Description
"The history of war teems with occasions where the interception of dispatches and orders written in plain language has resulted in defeat and disaster for the force whose intentions thus became known at once to the enemy." So begins Colonel Parker Hitt's 1916 Manual for the Solution of Military Ciphers, a foundational text in the history of cryptology. Due largely in part to this manual and Hitt's early cipher inventions, codes became the default communication method for the U.S. military in the twentieth century as codebreakers and cipher machines had proved their worth during World War I. A modified version of Hitt's invention, the M--94 cipher device, was used by the Army for three decades until the Germans decrypted the code during the middle of WWII. To this day, Hitt is known as the "father of American military cryptology."

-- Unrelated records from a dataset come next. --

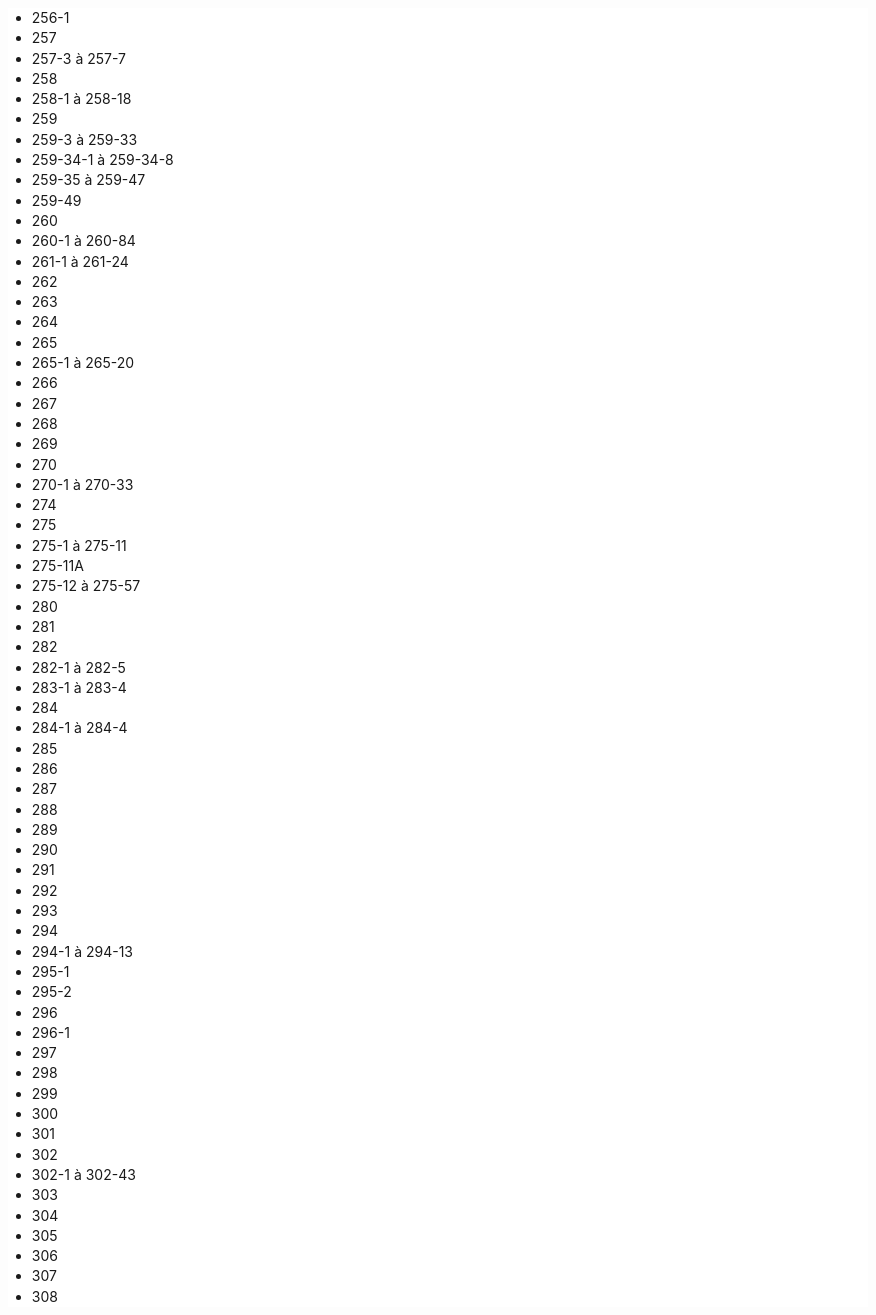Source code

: - 256-1
- 257
- 257-3 à 257-7
- 258
- 258-1 à 258-18
- 259
- 259-3 à 259-33
- 259-34-1 à 259-34-8
- 259-35 à 259-47
- 259-49
- 260
- 260-1 à 260-84
- 261-1 à 261-24
- 262
- 263
- 264
- 265
- 265-1 à 265-20
- 266
- 267
- 268
- 269
- 270
- 270-1 à 270-33
- 274
- 275
- 275-1 à 275-11
- 275-11A
- 275-12 à 275-57
- 280
- 281
- 282
- 282-1 à 282-5
- 283-1 à 283-4
- 284
- 284-1 à 284-4
- 285
- 286
- 287
- 288
- 289
- 290
- 291
- 292
- 293
- 294
- 294-1 à 294-13
- 295-1
- 295-2
- 296
- 296-1
- 297
- 298
- 299
- 300
- 301
- 302
- 302-1 à 302-43
- 303
- 304
- 305
- 306
- 307
- 308
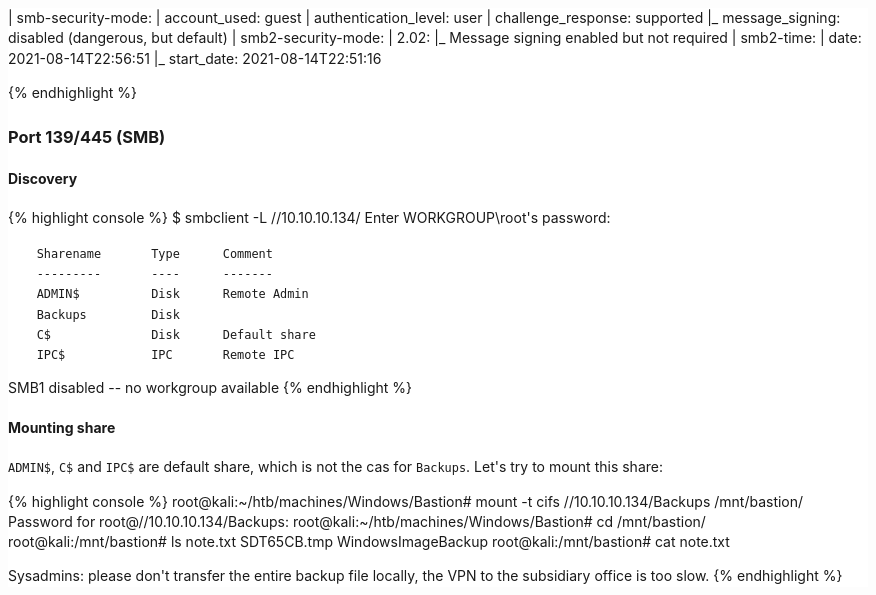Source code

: | smb-security-mode: 
|   account_used: guest
|   authentication_level: user
|   challenge_response: supported
|_  message_signing: disabled (dangerous, but default)
| smb2-security-mode: 
|   2.02: 
|_    Message signing enabled but not required
| smb2-time: 
|   date: 2021-08-14T22:56:51
|_  start_date: 2021-08-14T22:51:16

{% endhighlight %}

### Port 139/445 (SMB)

#### Discovery

{% highlight console %}
$ smbclient -L //10.10.10.134/
Enter WORKGROUP\root's password: 

        Sharename       Type      Comment
        ---------       ----      -------
        ADMIN$          Disk      Remote Admin
        Backups         Disk      
        C$              Disk      Default share
        IPC$            IPC       Remote IPC
SMB1 disabled -- no workgroup available
{% endhighlight %}

#### Mounting share

`ADMIN$`, `C$` and `IPC$` are default share, which is not the cas for `Backups`. Let's try to mount this share:

{% highlight console %}
root@kali:~/htb/machines/Windows/Bastion# mount -t cifs //10.10.10.134/Backups /mnt/bastion/
Password for root@//10.10.10.134/Backups: 
root@kali:~/htb/machines/Windows/Bastion# cd /mnt/bastion/
root@kali:/mnt/bastion# ls
note.txt  SDT65CB.tmp  WindowsImageBackup
root@kali:/mnt/bastion# cat note.txt 

Sysadmins: please don't transfer the entire backup file locally, the VPN to the subsidiary office is too slow.
{% endhighlight %}
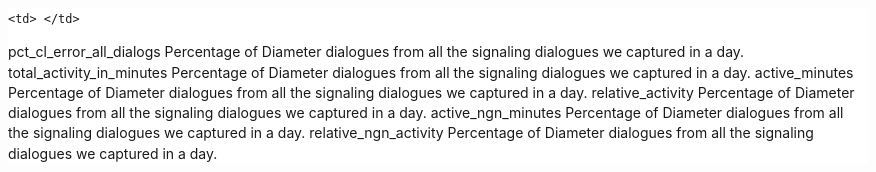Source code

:     <td> </td>
  </tr>
  <tr>
    <td>pct_cl_error_all_dialogs</td>
    <td>Percentage of Diameter dialogues from all the signaling dialogues we captured in a day. </td>
    <td> </td>
  </tr>
  <tr>
    <td>total_activity_in_minutes</td>
    <td>Percentage of Diameter dialogues from all the signaling dialogues we captured in a day. </td>
    <td> </td>
  </tr>
  <tr>
    <td>active_minutes</td>
    <td>Percentage of Diameter dialogues from all the signaling dialogues we captured in a day. </td>
    <td> </td>
  </tr>
  <tr>
    <td>relative_activity</td>
    <td>Percentage of Diameter dialogues from all the signaling dialogues we captured in a day. </td>
    <td> </td>
  </tr>
  <tr>
    <td>active_ngn_minutes</td>
    <td>Percentage of Diameter dialogues from all the signaling dialogues we captured in a day. </td>
    <td> </td>
  </tr>
  <tr>
    <td>relative_ngn_activity</td>
    <td>Percentage of Diameter dialogues from all the signaling dialogues we captured in a day. </td>
    <td> </td>
  </tr>
</table> 
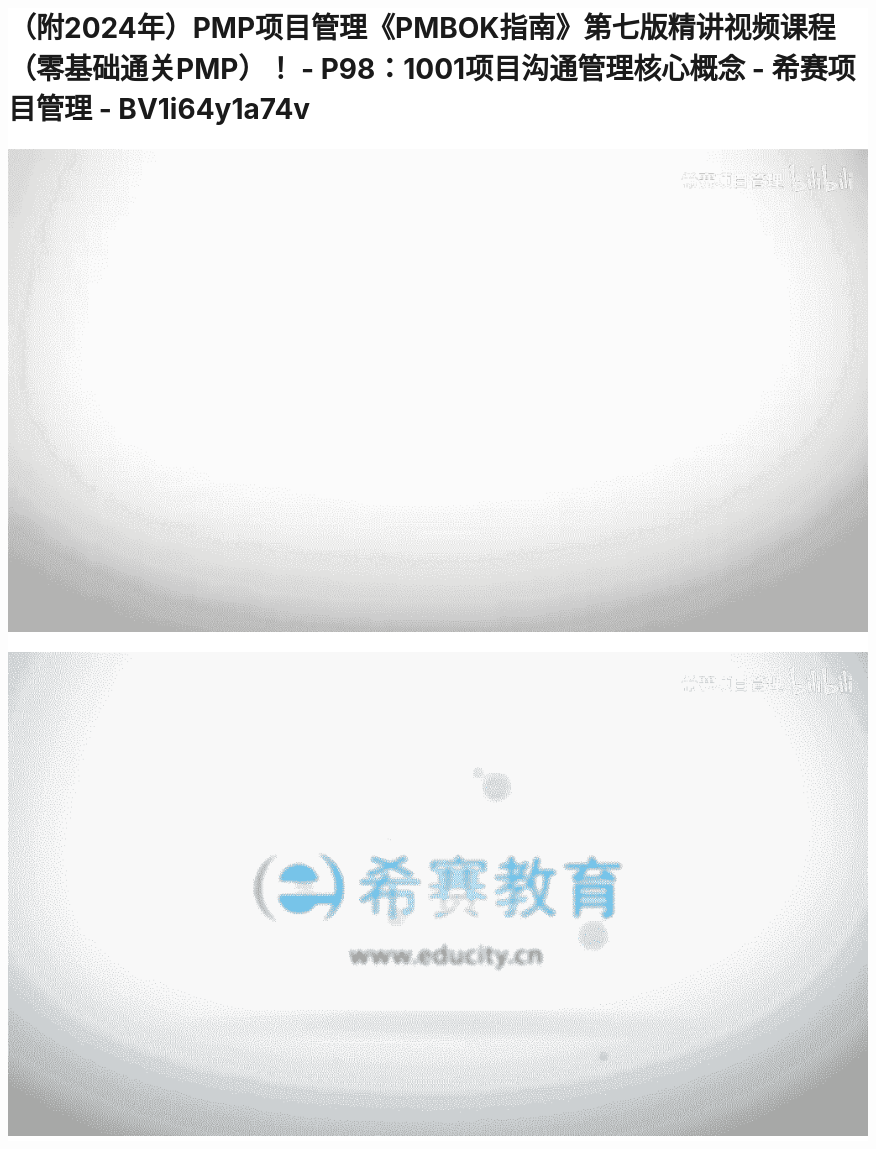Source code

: # （附2024年）PMP项目管理《PMBOK指南》第七版精讲视频课程（零基础通关PMP）！ - P98：1001项目沟通管理核心概念 - 希赛项目管理 - BV1i64y1a74v

![](img/9a8483b1fab3540aa067fd8dbc07a154_0.png)

![](img/9a8483b1fab3540aa067fd8dbc07a154_1.png)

In the first biography of this American hero, historian Betsy Rohaly Smoot brings Hitt's legacy to the fore, chronicling his extraordinary military career and deviation from masculine tropes during the early twentieth century. Smoot reveals that Hitt was a champion for women in the workplace, giving his support to employment of the "Hello Girls," American female telephone operators for the First Army switchboard and working alongside his wife, Genevieve Young Hitt, the first woman to break ciphers for the United States government. Readers of Liza Mundy's Code Girls and David Kahn's The Codebreakers will find an insightful profile of not only an American hero in Parker Hitt's story, but of early military cryptology as well. Drawing from a never-before-seen cache of Hitt's letters, photographs, and diaries, Smoot introduces readers to this unique cryptanalyst's life.